Dany Rose, a co-founder of the nonprofit ceramic studio ArtShack in Bedford-Stuyvesant, posted her mea culpa to Facebook on Tuesday. Rose, who is white, apologized on social media for displaying Halloween decorations in the window of her Clinton Hill home that depicted what appeared to be black children hanging from nooses.

Making matters worse, she lives near P.S. 11. Angry black parents posted images of the decorations that went viral on social media, which ignited widespread outrage.

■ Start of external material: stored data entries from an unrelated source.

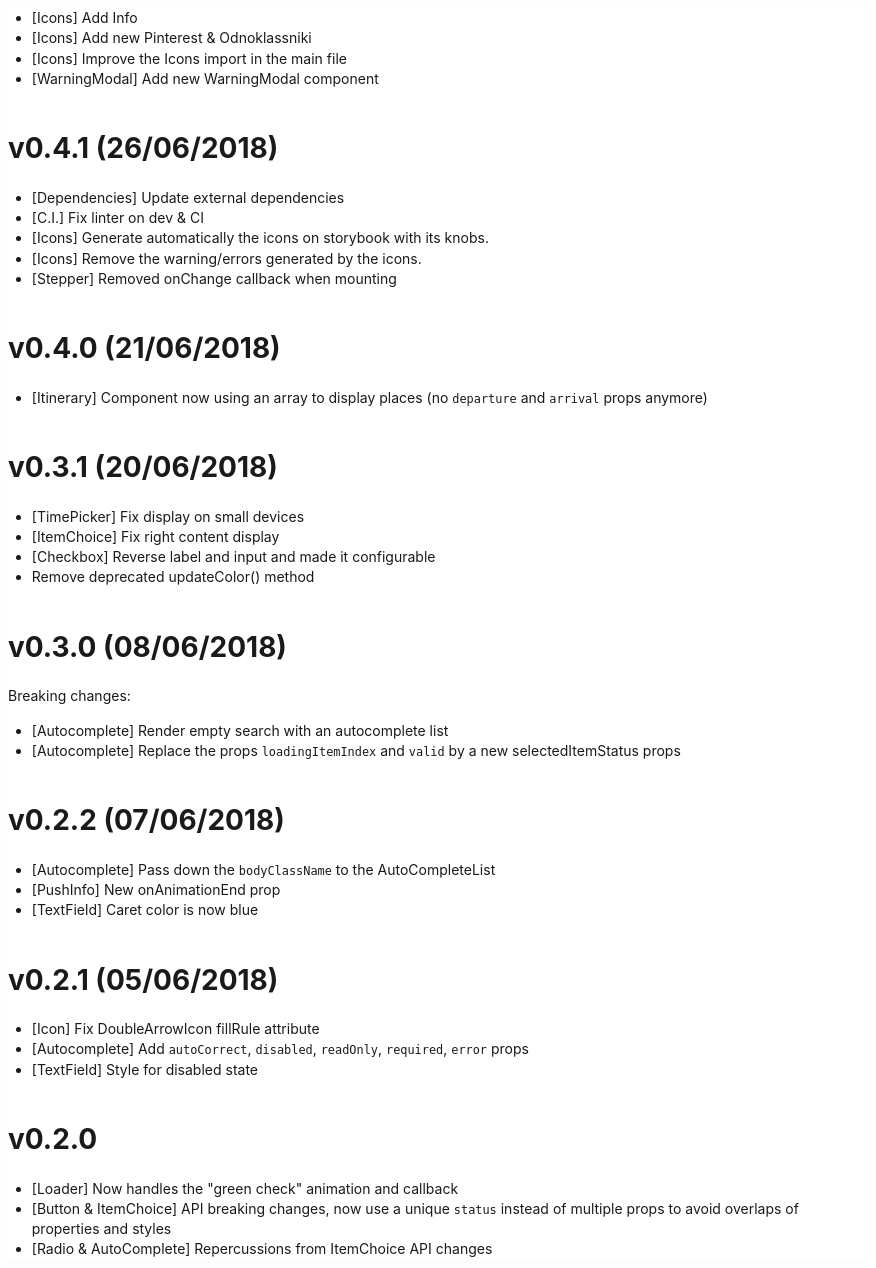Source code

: - [Icons] Add Info
- [Icons] Add new Pinterest & Odnoklassniki
- [Icons] Improve the Icons import in the main file
- [WarningModal] Add new WarningModal component

# v0.4.1 (26/06/2018)

- [Dependencies] Update external dependencies
- [C.I.] Fix linter on dev & CI
- [Icons] Generate automatically the icons on storybook with its knobs.
- [Icons] Remove the warning/errors generated by the icons.
- [Stepper] Removed onChange callback when mounting

# v0.4.0 (21/06/2018)

- [Itinerary] Component now using an array to display places (no `departure` and `arrival` props anymore)

# v0.3.1 (20/06/2018)

- [TimePicker] Fix display on small devices
- [ItemChoice] Fix right content display
- [Checkbox] Reverse label and input and made it configurable
- Remove deprecated updateColor() method

# v0.3.0 (08/06/2018)

Breaking changes:

- [Autocomplete] Render empty search with an autocomplete list
- [Autocomplete] Replace the props `loadingItemIndex` and `valid` by a new selectedItemStatus props

# v0.2.2 (07/06/2018)

- [Autocomplete] Pass down the `bodyClassName` to the AutoCompleteList
- [PushInfo] New onAnimationEnd prop
- [TextField] Caret color is now blue

# v0.2.1 (05/06/2018)

- [Icon] Fix DoubleArrowIcon fillRule attribute
- [Autocomplete] Add `autoCorrect`, `disabled`, `readOnly`, `required`, `error` props
- [TextField] Style for disabled state

# v0.2.0

- [Loader] Now handles the "green check" animation and callback
- [Button & ItemChoice] API breaking changes, now use a unique `status` instead of multiple props to avoid overlaps of properties and styles
- [Radio & AutoComplete] Repercussions from ItemChoice API changes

“No one should have had to point out this obvious fact to me, and I immediately removed the figures when I was contacted by a parent from P.S.11, across the street from my home,” Rose stated about the paper dolls made from brown kraft paper that she said were based on the horror movie Annabelle.

She continued: “I understand that ignorance is no excuse and apologies are not enough, but nonetheless I want to apologize sincerely to my neighbors and community.”

Her apologies largely fell on deaf ears.

“Pretty disturbing and almost sick,” a response on Facebook from Kimberly Smith said. “No way during crafting these brown paper dolls did she not have a moment of clarity that this was just sick? So the only color kraft paper to be found just happened to be brown? Also no matter what color the dolls, its depraved.”

This adds to the racial tension from gentrification that exists in Central Brooklyn. Some black residents view the newcomers as invaders who disrespect them and their culture. Crown Heights received widespread media attention in July 2017 when dozens of protesters demonstrated outside Summerhill restaurant. The owner used fake bullet holes and 40-ounce bottles of wine in paper bags to promote her restaurant. That stereotype offended many in the community.

Summerhill owner Becca Brennan apologized, saying that she didn’t intend to offend anyone, adding that her “intention was misinterpreted,” according to the New York Daily News. The restaurant attempted to rebrand and ultimately shuttered in March, after two years in business.

With the pace of gentrification increasing, should black residents expect more of these clear acts of racial insensitivity? Granting forgiveness without demanding meaningful amends is a sure-fire way to encourage racists to hide behind claims of ignorance.

Rose has vowed to make this right by meeting with community leaders and school officials “to identify the best way forward to promote racial justice.”

Those are positive steps. However, it leaves one to wonder how much of her apology is sincere and how much of it is about saving the ArtShack from protesters.